+++ Passage shown +++

Building an investment portfolio: understanding pound cost averaging
Volatility and falling prices are the biggest fears for any investor. However, by investing smaller amounts over time rather than in larger single lump sums, you could buy investment units for cheaper on average, taking advantage of typical price volatility. But does pound cost averaging always work?
What is pound cost averaging?
Pound cost averaging involves investing smaller amounts of capital over a period of time rather than a large sum in one go. As prices rise and fall as time goes by, spreading your investments out means you are likely to achieve a lower average cost of buying each investment unit. You are averaging out the peaks and troughs of price movements over time.
Why is this important? It’s all about market timing
The problem with the lump sum approach is that you are essentially trying to time the market: you’re hoping that you’ve got in at a low point from which markets will rise, increasing your capital. But even the world’s most famous fund managers admit they don’t have a crystal ball and can’t correctly time market peaks and troughs, so it’s unlikely an amateur investor can either. If you get it wrong, and markets take a nosedive just after you’ve invested your entire pot of capital, you feel the loss across your whole investment.

+++

Work instruction 1 ▸ List every question, ending in a question mark, that appears in the article on pound cost averaging.
Work instruction 2 ▸ According to the article on pound cost averaging, what do even the world's most famous fund managers admit?
The material that follows is separate from the article on pound cost averaging.

+++ Exercise data +++

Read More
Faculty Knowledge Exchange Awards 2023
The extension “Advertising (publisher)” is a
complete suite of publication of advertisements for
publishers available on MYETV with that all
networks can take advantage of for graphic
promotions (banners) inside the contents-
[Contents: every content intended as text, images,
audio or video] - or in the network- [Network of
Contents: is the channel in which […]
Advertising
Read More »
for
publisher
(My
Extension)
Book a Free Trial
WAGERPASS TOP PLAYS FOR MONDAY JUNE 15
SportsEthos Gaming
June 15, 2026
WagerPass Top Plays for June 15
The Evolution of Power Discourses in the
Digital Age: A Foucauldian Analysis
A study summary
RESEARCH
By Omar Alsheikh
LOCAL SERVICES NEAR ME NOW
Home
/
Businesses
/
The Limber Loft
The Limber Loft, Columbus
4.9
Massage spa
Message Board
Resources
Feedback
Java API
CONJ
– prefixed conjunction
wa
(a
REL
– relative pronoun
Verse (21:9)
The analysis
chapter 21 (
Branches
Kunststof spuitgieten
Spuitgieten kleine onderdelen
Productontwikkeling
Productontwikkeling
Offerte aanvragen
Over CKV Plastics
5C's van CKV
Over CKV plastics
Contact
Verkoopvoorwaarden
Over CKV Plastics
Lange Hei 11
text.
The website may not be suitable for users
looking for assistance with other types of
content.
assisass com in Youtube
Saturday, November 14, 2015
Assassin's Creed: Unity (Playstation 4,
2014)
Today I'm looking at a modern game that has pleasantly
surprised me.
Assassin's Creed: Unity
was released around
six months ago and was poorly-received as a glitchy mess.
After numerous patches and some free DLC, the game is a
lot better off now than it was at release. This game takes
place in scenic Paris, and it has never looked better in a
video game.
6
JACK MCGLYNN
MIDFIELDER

+++
+++ Exercise data +++

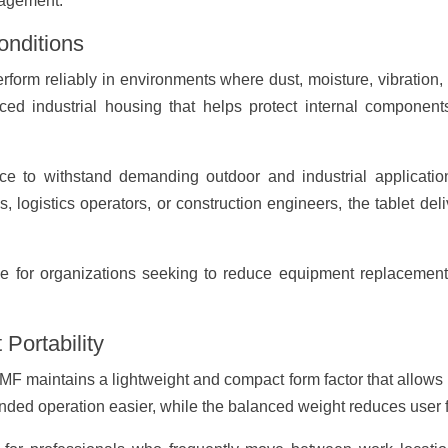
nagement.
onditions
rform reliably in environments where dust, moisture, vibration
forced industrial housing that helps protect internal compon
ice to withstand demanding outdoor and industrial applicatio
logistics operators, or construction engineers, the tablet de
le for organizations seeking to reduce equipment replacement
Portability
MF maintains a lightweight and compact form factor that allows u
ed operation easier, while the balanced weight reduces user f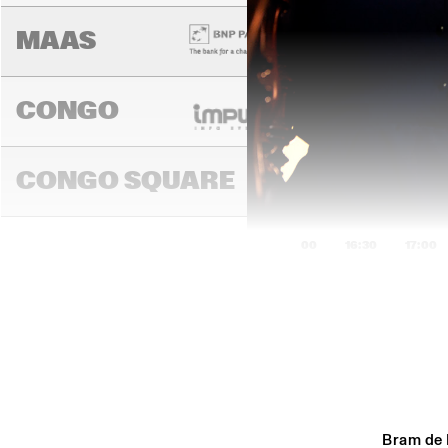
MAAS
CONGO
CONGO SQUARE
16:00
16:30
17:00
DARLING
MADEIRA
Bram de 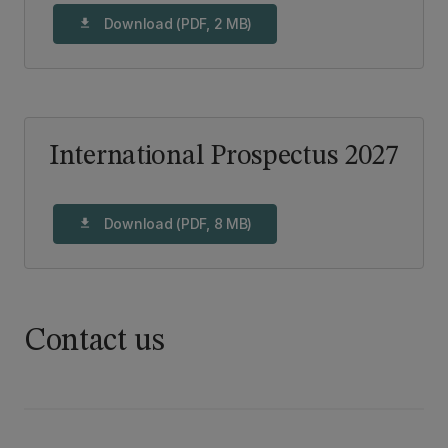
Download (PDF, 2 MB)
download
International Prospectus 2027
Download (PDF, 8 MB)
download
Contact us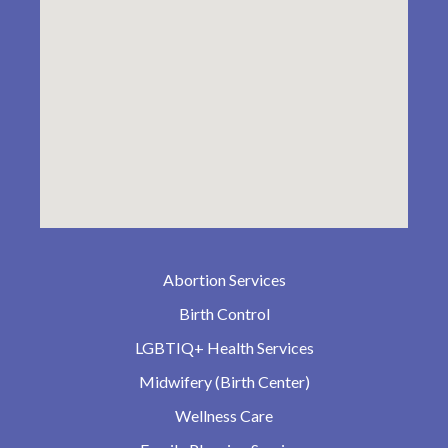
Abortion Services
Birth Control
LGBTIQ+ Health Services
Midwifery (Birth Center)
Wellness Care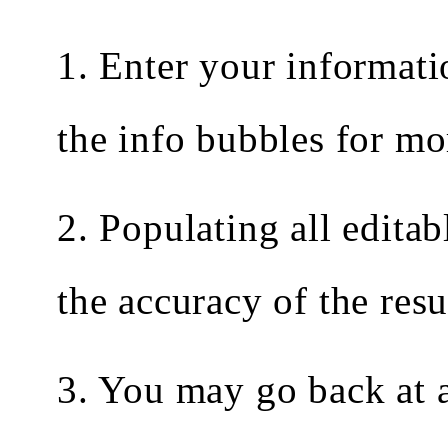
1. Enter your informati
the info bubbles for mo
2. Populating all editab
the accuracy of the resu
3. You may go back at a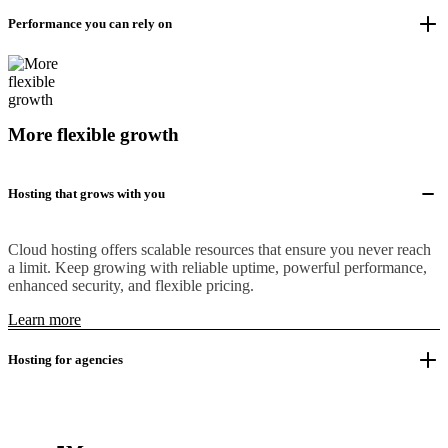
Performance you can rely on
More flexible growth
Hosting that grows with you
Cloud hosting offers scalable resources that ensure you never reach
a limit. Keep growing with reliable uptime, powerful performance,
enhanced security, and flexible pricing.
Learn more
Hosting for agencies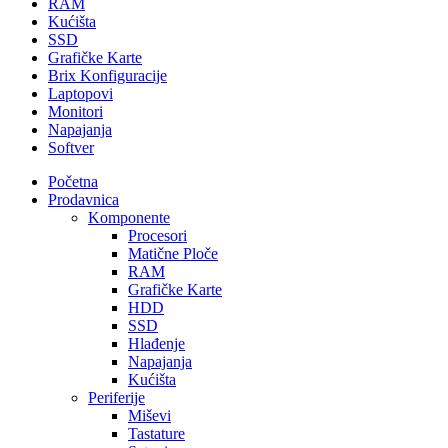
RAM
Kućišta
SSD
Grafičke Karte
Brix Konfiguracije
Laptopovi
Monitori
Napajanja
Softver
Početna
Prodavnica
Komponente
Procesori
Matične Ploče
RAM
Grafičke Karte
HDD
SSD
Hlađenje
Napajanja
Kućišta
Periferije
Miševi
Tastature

+++
+++ Exercise data +++

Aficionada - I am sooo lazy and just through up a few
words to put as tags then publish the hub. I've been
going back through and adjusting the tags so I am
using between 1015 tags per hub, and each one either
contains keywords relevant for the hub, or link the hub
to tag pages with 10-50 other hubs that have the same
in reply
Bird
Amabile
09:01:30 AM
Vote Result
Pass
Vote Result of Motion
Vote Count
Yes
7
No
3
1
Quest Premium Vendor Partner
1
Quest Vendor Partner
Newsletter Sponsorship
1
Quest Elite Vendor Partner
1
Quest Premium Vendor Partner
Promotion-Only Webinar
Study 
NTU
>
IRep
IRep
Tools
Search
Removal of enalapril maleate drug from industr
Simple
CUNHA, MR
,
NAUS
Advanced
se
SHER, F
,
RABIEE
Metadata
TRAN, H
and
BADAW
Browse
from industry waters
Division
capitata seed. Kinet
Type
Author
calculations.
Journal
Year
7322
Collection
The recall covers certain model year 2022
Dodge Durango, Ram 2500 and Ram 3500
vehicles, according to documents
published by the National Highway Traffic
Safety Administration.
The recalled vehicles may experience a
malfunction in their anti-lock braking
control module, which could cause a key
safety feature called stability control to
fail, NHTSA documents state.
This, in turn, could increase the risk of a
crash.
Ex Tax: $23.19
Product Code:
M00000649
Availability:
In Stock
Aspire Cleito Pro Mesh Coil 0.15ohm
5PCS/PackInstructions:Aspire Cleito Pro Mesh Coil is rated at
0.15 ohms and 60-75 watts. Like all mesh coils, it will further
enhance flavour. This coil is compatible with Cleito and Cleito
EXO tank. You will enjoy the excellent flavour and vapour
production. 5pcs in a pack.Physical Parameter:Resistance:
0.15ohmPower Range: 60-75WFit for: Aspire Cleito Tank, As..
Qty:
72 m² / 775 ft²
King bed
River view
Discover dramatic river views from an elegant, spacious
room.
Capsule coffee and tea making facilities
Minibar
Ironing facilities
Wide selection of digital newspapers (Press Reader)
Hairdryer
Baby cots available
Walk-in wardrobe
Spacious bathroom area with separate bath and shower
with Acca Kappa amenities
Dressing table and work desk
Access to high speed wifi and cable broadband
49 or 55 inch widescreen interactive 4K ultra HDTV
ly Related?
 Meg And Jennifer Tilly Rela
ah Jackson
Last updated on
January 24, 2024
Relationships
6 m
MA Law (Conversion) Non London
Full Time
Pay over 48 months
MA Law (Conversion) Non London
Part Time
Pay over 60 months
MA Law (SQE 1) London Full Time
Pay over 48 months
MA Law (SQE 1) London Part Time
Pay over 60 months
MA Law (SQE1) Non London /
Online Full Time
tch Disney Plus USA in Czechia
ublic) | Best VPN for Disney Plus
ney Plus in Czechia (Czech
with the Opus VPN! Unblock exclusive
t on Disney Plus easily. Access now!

+++

Your response 1 ▸
But does pound cost averaging always work?
What is pound cost averaging?
Why is this important?

Your response 2 ▸ They admit they don't have a crystal ball and can't correctly time market peaks and troughs.